Records from a dataset
=== Begin Enclosure ===

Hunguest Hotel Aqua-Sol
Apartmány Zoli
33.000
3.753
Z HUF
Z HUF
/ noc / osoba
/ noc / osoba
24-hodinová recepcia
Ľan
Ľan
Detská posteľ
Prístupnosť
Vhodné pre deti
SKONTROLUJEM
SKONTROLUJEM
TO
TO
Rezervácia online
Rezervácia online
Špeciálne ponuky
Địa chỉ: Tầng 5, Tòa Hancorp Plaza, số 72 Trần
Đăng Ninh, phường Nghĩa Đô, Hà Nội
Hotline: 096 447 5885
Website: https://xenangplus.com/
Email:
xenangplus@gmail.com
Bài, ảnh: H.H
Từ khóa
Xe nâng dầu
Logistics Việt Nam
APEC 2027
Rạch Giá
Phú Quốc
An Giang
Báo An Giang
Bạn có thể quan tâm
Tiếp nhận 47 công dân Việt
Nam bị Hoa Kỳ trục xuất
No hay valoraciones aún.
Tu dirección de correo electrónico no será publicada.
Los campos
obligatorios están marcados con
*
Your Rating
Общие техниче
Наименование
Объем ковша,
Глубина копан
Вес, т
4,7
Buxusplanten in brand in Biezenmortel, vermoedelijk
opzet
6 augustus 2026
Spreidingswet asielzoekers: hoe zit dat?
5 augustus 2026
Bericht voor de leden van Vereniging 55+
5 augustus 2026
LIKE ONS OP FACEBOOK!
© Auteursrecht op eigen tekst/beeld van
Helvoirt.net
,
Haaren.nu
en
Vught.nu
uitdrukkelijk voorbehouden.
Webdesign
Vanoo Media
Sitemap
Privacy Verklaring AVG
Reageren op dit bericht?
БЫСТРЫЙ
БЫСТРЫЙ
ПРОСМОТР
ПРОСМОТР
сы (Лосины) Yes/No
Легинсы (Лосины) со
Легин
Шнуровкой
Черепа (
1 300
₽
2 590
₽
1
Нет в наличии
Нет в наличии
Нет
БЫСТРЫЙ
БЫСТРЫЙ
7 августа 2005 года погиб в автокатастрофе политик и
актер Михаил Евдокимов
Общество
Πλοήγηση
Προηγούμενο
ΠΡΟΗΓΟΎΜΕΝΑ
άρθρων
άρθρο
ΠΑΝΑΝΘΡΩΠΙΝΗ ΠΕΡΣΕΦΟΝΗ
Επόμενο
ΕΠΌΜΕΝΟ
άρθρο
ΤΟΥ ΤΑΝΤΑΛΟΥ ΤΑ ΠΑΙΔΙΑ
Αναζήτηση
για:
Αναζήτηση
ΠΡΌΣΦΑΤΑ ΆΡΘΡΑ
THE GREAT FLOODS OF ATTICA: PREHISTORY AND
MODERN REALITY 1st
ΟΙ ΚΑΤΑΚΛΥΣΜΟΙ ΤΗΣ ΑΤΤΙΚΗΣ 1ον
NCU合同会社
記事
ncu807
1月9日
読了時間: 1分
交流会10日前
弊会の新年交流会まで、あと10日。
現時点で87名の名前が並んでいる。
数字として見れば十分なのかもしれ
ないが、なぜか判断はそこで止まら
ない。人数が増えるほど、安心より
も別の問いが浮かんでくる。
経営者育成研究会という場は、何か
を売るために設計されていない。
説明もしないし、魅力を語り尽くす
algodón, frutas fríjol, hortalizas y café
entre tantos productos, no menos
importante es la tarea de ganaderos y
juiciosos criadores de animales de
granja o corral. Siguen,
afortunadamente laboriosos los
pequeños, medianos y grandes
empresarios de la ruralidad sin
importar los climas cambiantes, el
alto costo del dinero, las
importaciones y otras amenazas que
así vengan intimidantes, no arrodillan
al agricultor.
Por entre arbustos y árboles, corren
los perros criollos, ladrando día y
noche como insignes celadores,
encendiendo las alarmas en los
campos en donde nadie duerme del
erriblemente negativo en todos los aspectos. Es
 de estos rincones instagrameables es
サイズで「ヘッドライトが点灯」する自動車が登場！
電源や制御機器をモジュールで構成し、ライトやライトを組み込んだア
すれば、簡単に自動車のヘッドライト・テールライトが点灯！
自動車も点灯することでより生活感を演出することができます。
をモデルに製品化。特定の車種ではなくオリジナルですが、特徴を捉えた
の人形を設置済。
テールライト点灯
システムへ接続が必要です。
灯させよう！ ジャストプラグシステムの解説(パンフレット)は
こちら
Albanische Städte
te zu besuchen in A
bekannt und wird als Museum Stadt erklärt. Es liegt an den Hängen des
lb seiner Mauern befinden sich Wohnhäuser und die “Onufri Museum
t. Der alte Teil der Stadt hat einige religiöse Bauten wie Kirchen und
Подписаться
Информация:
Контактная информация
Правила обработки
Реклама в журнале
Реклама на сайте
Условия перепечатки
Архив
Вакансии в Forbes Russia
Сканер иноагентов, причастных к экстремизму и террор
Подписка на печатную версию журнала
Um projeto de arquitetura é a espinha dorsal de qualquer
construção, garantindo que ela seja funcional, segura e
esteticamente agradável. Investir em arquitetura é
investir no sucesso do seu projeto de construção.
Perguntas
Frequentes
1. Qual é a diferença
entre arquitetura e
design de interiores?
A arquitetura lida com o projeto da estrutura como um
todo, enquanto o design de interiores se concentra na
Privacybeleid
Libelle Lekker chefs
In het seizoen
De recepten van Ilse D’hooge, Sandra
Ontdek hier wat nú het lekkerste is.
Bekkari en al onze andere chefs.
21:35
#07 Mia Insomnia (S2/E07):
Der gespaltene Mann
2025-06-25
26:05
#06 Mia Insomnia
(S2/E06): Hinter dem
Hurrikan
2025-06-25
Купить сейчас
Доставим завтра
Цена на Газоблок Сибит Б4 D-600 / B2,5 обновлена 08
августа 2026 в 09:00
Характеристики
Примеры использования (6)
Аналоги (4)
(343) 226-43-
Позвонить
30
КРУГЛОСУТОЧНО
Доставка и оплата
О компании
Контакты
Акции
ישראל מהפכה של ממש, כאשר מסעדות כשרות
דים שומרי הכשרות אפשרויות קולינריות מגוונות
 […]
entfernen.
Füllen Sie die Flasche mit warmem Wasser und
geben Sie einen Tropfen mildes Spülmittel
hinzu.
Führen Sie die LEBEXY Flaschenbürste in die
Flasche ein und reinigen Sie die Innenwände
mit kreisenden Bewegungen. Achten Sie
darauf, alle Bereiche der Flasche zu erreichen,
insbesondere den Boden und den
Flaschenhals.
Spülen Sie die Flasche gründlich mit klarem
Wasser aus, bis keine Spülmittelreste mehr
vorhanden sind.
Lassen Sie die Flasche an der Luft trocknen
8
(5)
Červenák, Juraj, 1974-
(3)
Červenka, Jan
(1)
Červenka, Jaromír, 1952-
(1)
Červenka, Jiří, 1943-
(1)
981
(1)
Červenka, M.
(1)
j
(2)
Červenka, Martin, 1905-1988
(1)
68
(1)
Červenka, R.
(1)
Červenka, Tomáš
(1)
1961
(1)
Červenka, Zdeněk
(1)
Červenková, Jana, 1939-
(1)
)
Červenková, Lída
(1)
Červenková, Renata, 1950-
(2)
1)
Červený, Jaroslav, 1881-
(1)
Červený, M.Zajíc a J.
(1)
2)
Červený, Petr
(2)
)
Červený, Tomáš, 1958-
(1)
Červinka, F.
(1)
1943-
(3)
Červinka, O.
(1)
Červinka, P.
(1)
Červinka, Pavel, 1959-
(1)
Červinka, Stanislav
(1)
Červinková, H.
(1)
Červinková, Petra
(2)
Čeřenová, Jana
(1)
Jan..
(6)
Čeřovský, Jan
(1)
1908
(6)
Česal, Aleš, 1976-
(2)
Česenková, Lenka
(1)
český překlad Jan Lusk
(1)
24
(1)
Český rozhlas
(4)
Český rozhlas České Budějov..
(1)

=== End Enclosure ===

__Goal of the exercise__:
A complete answer reproduces every line of the records in which the word "Wasser" occurs.

__Answer__:
Füllen Sie die Flasche mit warmem Wasser und
Wasser aus, bis keine Spülmittelreste mehr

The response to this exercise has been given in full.